[Instructions to follow] Continue the article on the U.S.–Iran nuclear negotiations, picking up after its final sentence; the entries come after it.

[Document excerpt]
---

On Sunday, Israel Hayom reported on the negotiations between the Biden administration and Iran in Vienna, describing them as a “complete folding of America” The article reported that a signed agreement, identical to the original, was imminent. Iran has violated the agreement multiple times and the new agreement stipulates that there will be no penalties for these violations, many of which are still in place and technically difficult to reverse or remove.
Is there a road back? Is there a way forward?
Last week, Iran announced that it began enriching uranium to 60%. There is no peaceful use of uranium that requires that level of enrichment. Uranium can be used to power most nuclear reactors when refined to 5%. Above 20%, uranium is considered highly enriched and has far fewer civilian applications. At roughly 90% enrichment, uranium is considered weapons-grade and can be used for a nuclear bomb. However the Iranian government assured the US that this was only in order to show its technical capacity after a sabotage attack at the Natanz nuclear plant, and the move is quickly reversible if the US lifts sanctions.
But even if a new agreement is reached, the Biden administration still faces legal obstacles. The Iran Nuclear Agreement Review Act (INARA) requires the president to present Congress with an explanation of how the deal serves national security interests. If the president fails to do so, Congress has the authority to fast-track legislation to reimpose sanctions. The president must show that:
- Iran is fully implementing the agreement.
- Iran has not committed a material breach of the agreement.
- Iran has not taken any action that could significantly advance its nuclear weapons program.
According to media accounts, the current negotiations call for a suspension of sanctions and the Biden administration has also agreed in principle to compensate Iran for the economic damage caused to them by the sanctions Trump reinstated. Opponents of lifting sanctions argue that crippling the economy has effectively hampered Iran’s nuclear program more than an agreement that does not include on-demand inspections.

---

[Dataset extract]
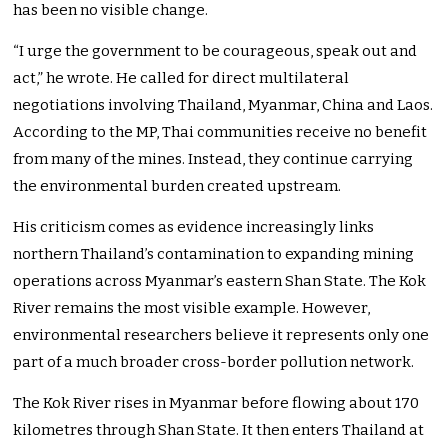
has been no visible change.
“I urge the government to be courageous, speak out and
act,” he wrote. He called for direct multilateral
negotiations involving Thailand, Myanmar, China and Laos.
According to the MP, Thai communities receive no benefit
from many of the mines. Instead, they continue carrying
the environmental burden created upstream.
His criticism comes as evidence increasingly links
northern Thailand’s contamination to expanding mining
operations across Myanmar’s eastern Shan State. The Kok
River remains the most visible example. However,
environmental researchers believe it represents only one
part of a much broader cross-border pollution network.
The Kok River rises in Myanmar before flowing about 170
kilometres through Shan State. It then enters Thailand at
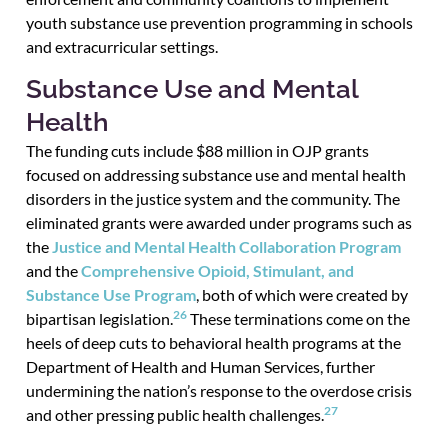
youth substance use prevention programming in schools
and extracurricular settings.
Substance Use and Mental
Health
The funding cuts include $88 million in OJP grants
focused on addressing substance use and mental health
disorders in the justice system and the community. The
eliminated grants were awarded under programs such as
the
Justice and Mental Health Collaboration Program
and the
Comprehensive Opioid, Stimulant, and
Substance Use Program
, both of which were created by
26
bipartisan legislation.
These terminations come on the
heels of deep cuts to behavioral health programs at the
Department of Health and Human Services, further
undermining the nation’s response to the overdose crisis
27
and other pressing public health challenges.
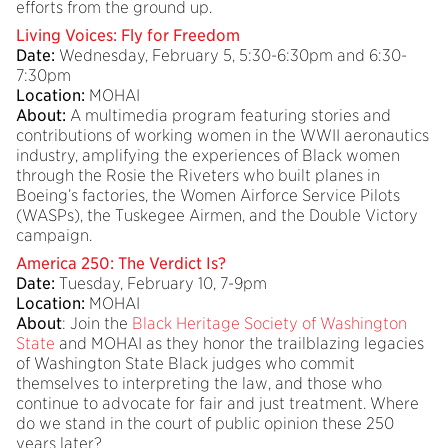
efforts from the ground up.
Living Voices: Fly for Freedom
Date:
Wednesday, February 5, 5:30-6:30pm and 6:30-
7:30pm
Location:
MOHAI
About:
A multimedia program featuring stories and
contributions of working women in the WWII aeronautics
industry, amplifying the experiences of Black women
through the Rosie the Riveters who built planes in
Boeing’s factories, the Women Airforce Service Pilots
(WASPs), the Tuskegee Airmen, and the Double Victory
campaign.
America 250: The Verdict Is?
Date:
Tuesday, February 10, 7-9pm
Location:
MOHAI
About
: Join the
Black Heritage Society of Washington
State
and MOHAI as they honor the trailblazing legacies
of Washington State Black judges who commit
themselves to interpreting the law, and those who
continue to advocate for fair and just treatment. Where
do we stand in the court of public opinion these 250
years later?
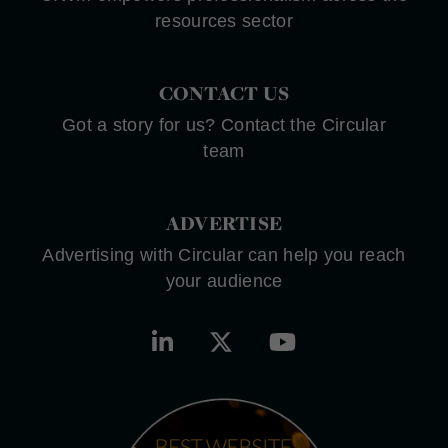
resources sector
CONTACT US
Got a story for us? Contact the Circular
team
ADVERTISE
Advertising with Circular can help you reach
your audience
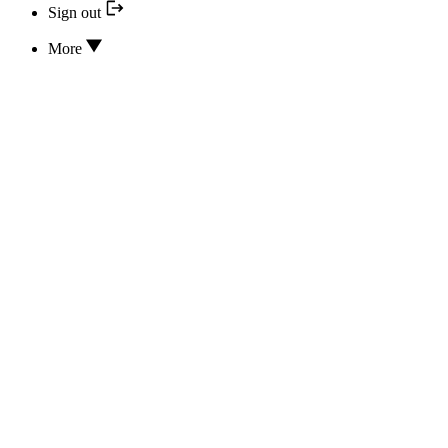
Sign out
More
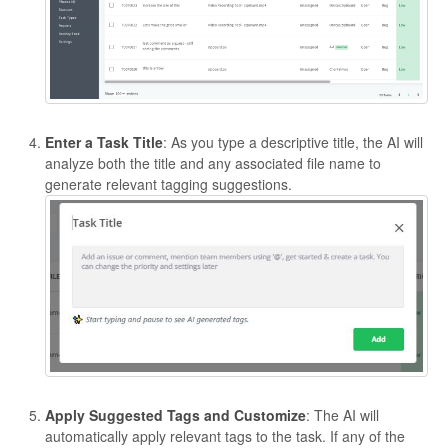
Enter a Task Title
: As you type a descriptive title, the AI will
analyze both the title and any associated file name to
generate relevant tagging suggestions.
Apply Suggested Tags and Customize
: The AI will
automatically apply relevant tags to the task. If any of the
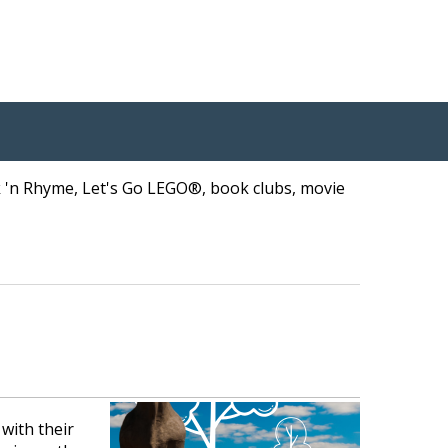
ck 'n Rhyme, Let's Go LEGO®, book clubs, movie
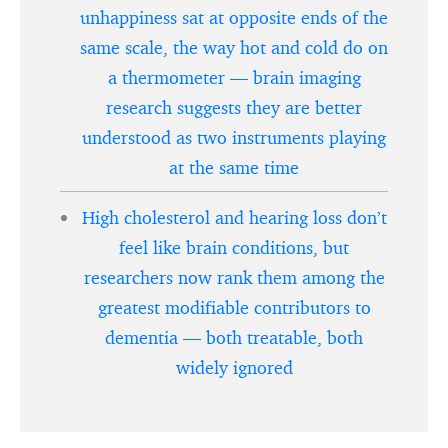
unhappiness sat at opposite ends of the
same scale, the way hot and cold do on
a thermometer — brain imaging
research suggests they are better
understood as two instruments playing
at the same time
High cholesterol and hearing loss don’t
feel like brain conditions, but
researchers now rank them among the
greatest modifiable contributors to
dementia — both treatable, both
widely ignored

---

[Output below]
Republicans have expressed concern that the president will claim that INARA was intended for the original JCPOA and does not apply to a new agreement.
It may also be difficult due to continue implementing sanctions due to interference from other countries. One of the sanctions bans the sale of Iranian oil. It was reported last week that Russia, Iran, and Syria have reached an agreement by which Russian warships will escort Iranian oil tankers to Syria.
The Joint Comprehensive Plan of Action (JCPOA), known commonly as the Iran nuclear deal or Iran deal, was brokered by Secretary of State John Kerry at the behest of President Barack Obama. Signed in July 2015 between Iran and the P5+1 (the five permanent members of the United Nations Security Council—China, France, Russia, United Kingdom, United States—plus Germany) together with the European Union, the JCPOA was touted as the political means to delay Iran’s development of nuclear weapons.
President Trump withdrew from the JCPOA, reinstating sanctions intended to force Iran to dramatically alter its policies while limiting its regional expansionist policies and sponsorship of terrorism. EU countries as well as China, Russia, and the United Kingdom remained in the Iran deal.